Esa anomalía invalida la actuación posterior que dependa de dicha decisión; claro está, siempre y cuando entrañe una violación al derecho de defensa y no sea saneada por quien no fue notificado de aquella. Por supuesto, como toda nulidad saneable el juzgador al advertirla debe ponerla en conocimiento del sujeto legitimado para convalidarla, en la forma y términos prescritos por el artículo 145 del Código de Procedimiento Civil. 4.- Para los efectos que interesan a la decisión que se adopta resultan relevantes los hechos siguientes: a.-) El litigio versa sobre la impugnación de la paternidad del menor X X X X X X X X X X X (folios 2, 19 a 22, cuaderno 1). b.-) La admisión de la demanda fue notificada a la madre del niño, el Defensor de Familia y al Ministerio Público (folios 38 a 39, ibídem ). c.-) En la sentencia de 16 de agosto de 2012, la Corte resolvió el recurso de casación y decretó de oficio la práctica de pruebas útiles para emitir el fallo sustitutivo (folios 46 a 74, cuaderno 6). d.-) Dicha providencia fue notificada únicamente por edicto (folio 76, idem ). e.-) El 15 de noviembre de 2012, el Defensor de Familia presentó memorial adosando copia de las citaciones que efectuó a las partes para que comparecieran al Instituto de Medicina Legal para la toma de muestras del examen de ADN (folios 85 a 89, idem ). f.-) El 14 de enero de este año, la susodicha funcionaria aportó el resultado de la aludida experticia (folios 97 a 100, ibídem ). g.-) Al Ministerio Público no se le dio a conocer personalmente el fallo de casación, ni éste ha actuado en el trámite surtido con posterioridad (folios folios 77 a 230, ejusdem ). 5.- De acuerdo con las reflexiones jurídicas y la situación fáctica antes expuestas, se advierte que discutiéndose en este proceso la filiación de un menor de edad era menester notificar personalmente al Defensor de Familia y al Ministerio Público la sentencia que resolvió el recurso de casación, pero la secretaría no surtió tal acto procesal.
Como esa omisión puede viciar de nulidad la actuación posterior que dependa de dicha providencia, es necesario ponerla en conocimiento del Agente del Ministerio Público, a efecto de que la alegue, dentro de los tres días siguientes de que se le entere del presente proveído, en caso de estimar conculcados los derechos del menor en cuyo favor interviene en la litis, (artículo 145 ibídem ).

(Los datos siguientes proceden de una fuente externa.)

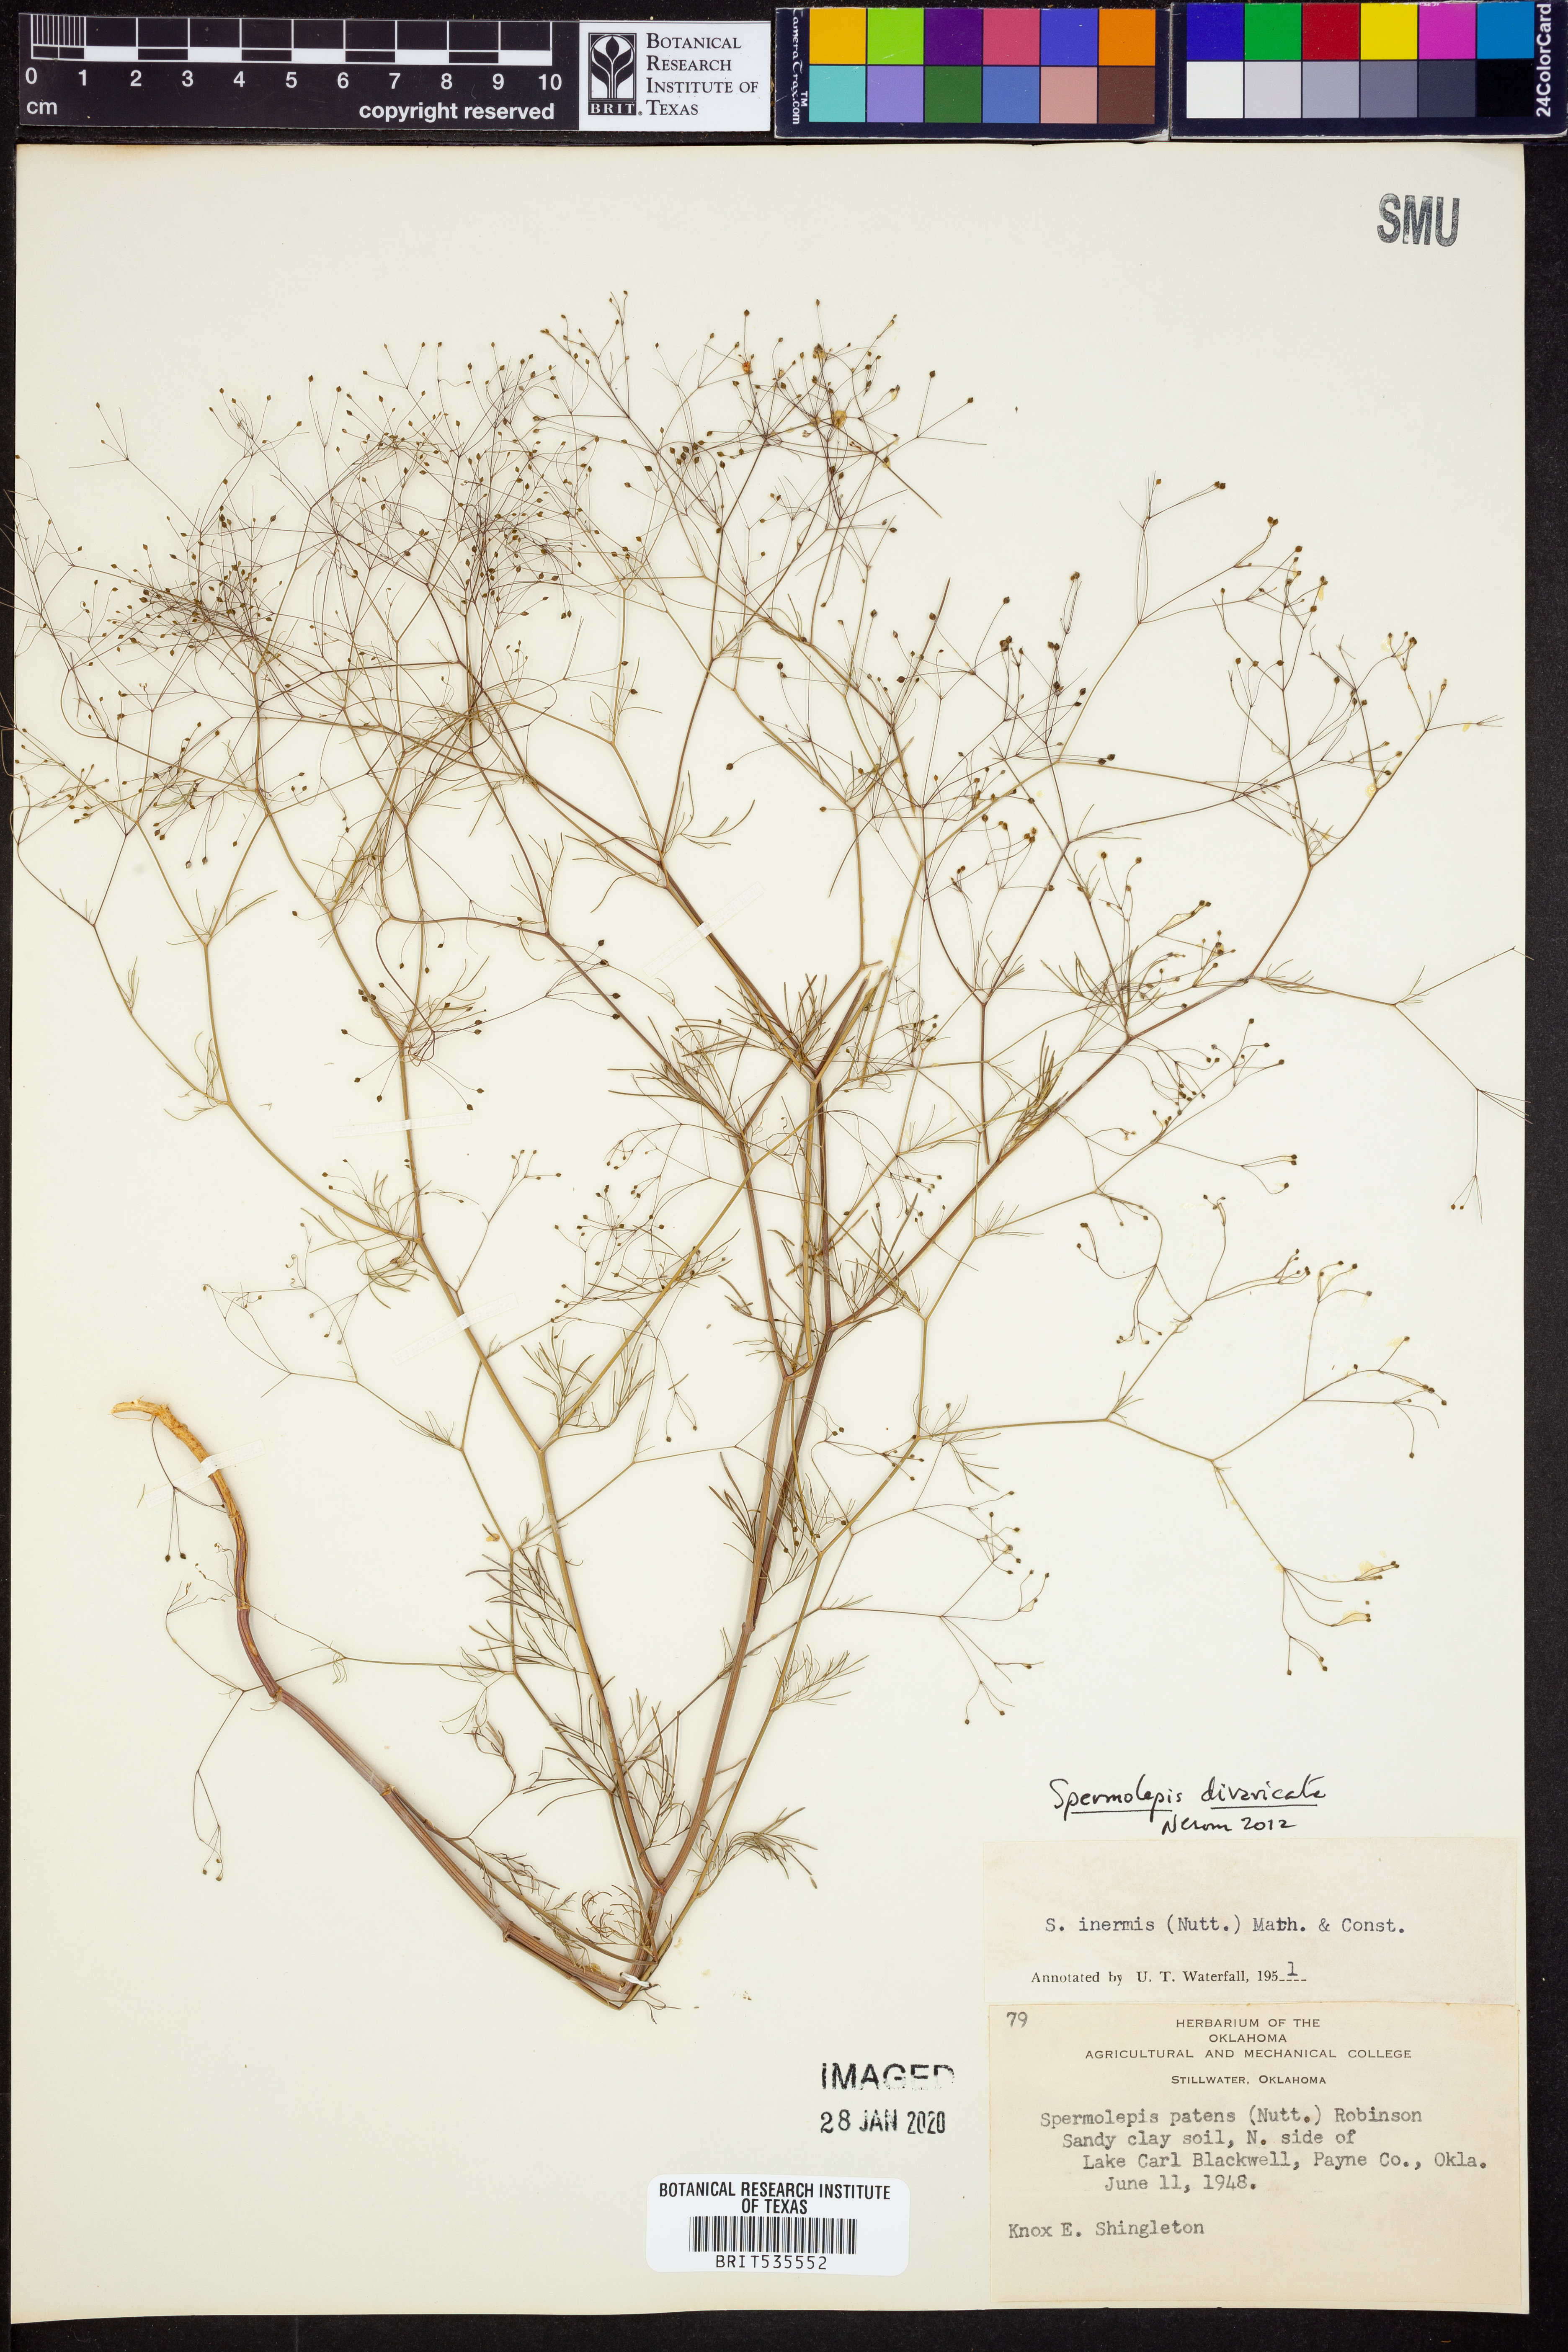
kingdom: Plantae
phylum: Tracheophyta
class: Magnoliopsida
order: Apiales
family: Apiaceae
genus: Spermolepis
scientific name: Spermolepis divaricata
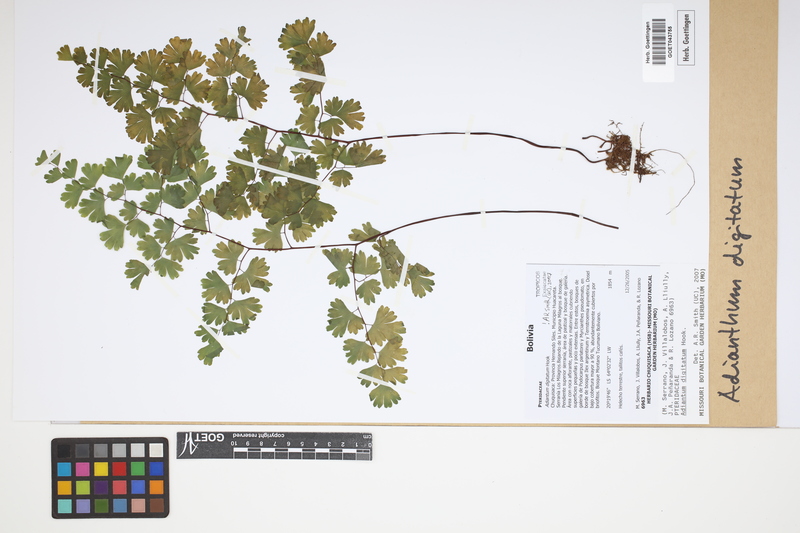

El otro funcionario convalidó la comentada irregularidad, por cuanto actuó en el proceso sin pedir la anulación de la actuación afectada, de ahí que no se requiera darle a conocer la misma. En efecto, el Defensor de Familia gestionó la citación de las partes al Instituto de Medicina Legal para la toma de muestras requeridas para el examen de ADN y aportó su diligenciamiento al expediente, como también allegó el resultado de esa experticia, junto con sendos memoriales que dirigió a esta Corporación. DECISIÓN En mérito de lo expuesto la Corte Suprema de Justicia, Sala de Casación Civil, RESUELVE Primero.- Tener por saneado el referido vicio por el Defensor de Familia.
Segundo: Poner en conocimiento del Agente del Ministerio Público la nulidad de la actuación posterior que dependa del referido fallo, a fin de que de que la alegue, dentro de los tres días siguientes de que sea enterado del presente proveído, en el evento de que considere conculcados los derechos del menor en cuyo favor interviene en este litigio, so pena de que, de no hacerlo, quede saneada.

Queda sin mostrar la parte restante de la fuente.